Extracted data entries
▼
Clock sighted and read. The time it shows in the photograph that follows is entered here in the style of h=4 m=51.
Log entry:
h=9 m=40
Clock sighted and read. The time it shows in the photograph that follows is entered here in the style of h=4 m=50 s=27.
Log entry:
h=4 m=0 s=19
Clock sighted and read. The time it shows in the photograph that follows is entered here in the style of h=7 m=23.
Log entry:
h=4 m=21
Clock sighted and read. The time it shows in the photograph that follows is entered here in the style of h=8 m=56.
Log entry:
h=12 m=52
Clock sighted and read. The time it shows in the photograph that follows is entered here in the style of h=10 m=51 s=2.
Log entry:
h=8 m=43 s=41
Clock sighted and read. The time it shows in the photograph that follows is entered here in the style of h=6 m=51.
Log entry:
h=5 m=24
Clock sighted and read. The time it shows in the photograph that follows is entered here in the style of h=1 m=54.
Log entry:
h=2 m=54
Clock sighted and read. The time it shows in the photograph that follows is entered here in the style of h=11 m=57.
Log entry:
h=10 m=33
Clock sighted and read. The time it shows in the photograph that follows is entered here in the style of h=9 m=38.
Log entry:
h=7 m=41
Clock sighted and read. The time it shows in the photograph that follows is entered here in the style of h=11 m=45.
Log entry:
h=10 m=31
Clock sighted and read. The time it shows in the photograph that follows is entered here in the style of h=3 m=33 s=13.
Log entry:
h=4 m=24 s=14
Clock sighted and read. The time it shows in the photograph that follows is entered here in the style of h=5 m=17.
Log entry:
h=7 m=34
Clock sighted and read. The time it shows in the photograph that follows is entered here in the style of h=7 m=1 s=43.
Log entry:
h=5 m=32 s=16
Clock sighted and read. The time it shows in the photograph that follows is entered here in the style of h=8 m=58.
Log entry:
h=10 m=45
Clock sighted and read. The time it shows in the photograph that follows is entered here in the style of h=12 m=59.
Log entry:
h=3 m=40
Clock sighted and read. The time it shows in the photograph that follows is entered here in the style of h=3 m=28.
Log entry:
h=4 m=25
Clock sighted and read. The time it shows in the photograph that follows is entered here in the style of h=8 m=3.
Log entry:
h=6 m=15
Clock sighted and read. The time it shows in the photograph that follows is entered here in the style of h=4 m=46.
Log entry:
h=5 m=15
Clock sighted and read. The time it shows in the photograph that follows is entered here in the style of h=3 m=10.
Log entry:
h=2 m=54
▲
> **What to do**:
Switch "Log entry" to "Reading" everywhere it occurs in the data above, and leave every other part unchanged.

> **Task result**:
Clock sighted and read. The time it shows in the photograph that follows is entered here in the style of h=4 m=51.
Reading:
h=9 m=40
Clock sighted and read. The time it shows in the photograph that follows is entered here in the style of h=4 m=50 s=27.
Reading:
h=4 m=0 s=19
Clock sighted and read. The time it shows in the photograph that follows is entered here in the style of h=7 m=23.
Reading:
h=4 m=21
Clock sighted and read. The time it shows in the photograph that follows is entered here in the style of h=8 m=56.
Reading:
h=12 m=52
Clock sighted and read. The time it shows in the photograph that follows is entered here in the style of h=10 m=51 s=2.
Reading:
h=8 m=43 s=41
Clock sighted and read. The time it shows in the photograph that follows is entered here in the style of h=6 m=51.
Reading:
h=5 m=24
Clock sighted and read. The time it shows in the photograph that follows is entered here in the style of h=1 m=54.
Reading:
h=2 m=54
Clock sighted and read. The time it shows in the photograph that follows is entered here in the style of h=11 m=57.
Reading:
h=10 m=33
Clock sighted and read. The time it shows in the photograph that follows is entered here in the style of h=9 m=38.
Reading:
h=7 m=41
Clock sighted and read. The time it shows in the photograph that follows is entered here in the style of h=11 m=45.
Reading:
h=10 m=31
Clock sighted and read. The time it shows in the photograph that follows is entered here in the style of h=3 m=33 s=13.
Reading:
h=4 m=24 s=14
Clock sighted and read. The time it shows in the photograph that follows is entered here in the style of h=5 m=17.
Reading:
h=7 m=34
Clock sighted and read. The time it shows in the photograph that follows is entered here in the style of h=7 m=1 s=43.
Reading:
h=5 m=32 s=16
Clock sighted and read. The time it shows in the photograph that follows is entered here in the style of h=8 m=58.
Reading:
h=10 m=45
Clock sighted and read. The time it shows in the photograph that follows is entered here in the style of h=12 m=59.
Reading:
h=3 m=40
Clock sighted and read. The time it shows in the photograph that follows is entered here in the style of h=3 m=28.
Reading:
h=4 m=25
Clock sighted and read. The time it shows in the photograph that follows is entered here in the style of h=8 m=3.
Reading:
h=6 m=15
Clock sighted and read. The time it shows in the photograph that follows is entered here in the style of h=4 m=46.
Reading:
h=5 m=15
Clock sighted and read. The time it shows in the photograph that follows is entered here in the style of h=3 m=10.
Reading:
h=2 m=54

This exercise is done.